Published online by Cambridge University Press: 01 January 2024
Questions of how and why organizations respond to legal rights are analyzed in several sociolegal research traditions, including studies of legal mobilization, regulation, and neo-institutionalist accounts of the diffusion of organizational structures. Using original qualitative and quantitative data, this article examines the responses of ten organizations to wheelchair access rights that are found in various provisions of the Americans with Disabilities Act (ADA) and related state laws. We find that concepts from each of the research traditions are useful in understanding the sources of variance in response among the organizations in our sample. We focus on four key variables: legal mobilization, commitment, professionalization, and routinization.
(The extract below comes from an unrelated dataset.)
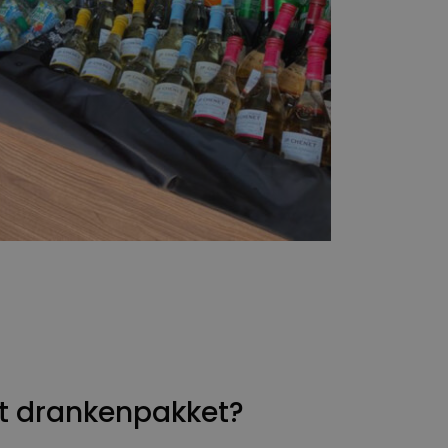
het drankenpakket?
We contend that these variables offer a relatively parsimonious language for studying organizational responses to the law and for aggregating insights from competing approaches in the literature, both of which are essential to advancing our understanding of the conditions under which law changes society.
We first wish to thank the participants in this study. Many thanks also to Samuel Bagenstos, Lauren Edelman, Chuck Epp, Bob Kagan, Mark Kessler, and Susan Silbey for their comments during various stages of this project, as well as the participants of various panels on the study of rights who have greatly stimulated our thinking, especially Michael McCann and Jeffrey Dudas. Further thanks are owed to the anonymous reviewers and editors at Law & Society Review, whose insightful feedback significantly improved the manuscript. Any remaining mistakes and shortcomings are entirely our own. Finally, we thank the Robert Wood Johnson Foundation for its generous financial support through its innovative Scholars in Health Policy Research Program, which allowed us to embark on this challenging—but highly rewarding—project.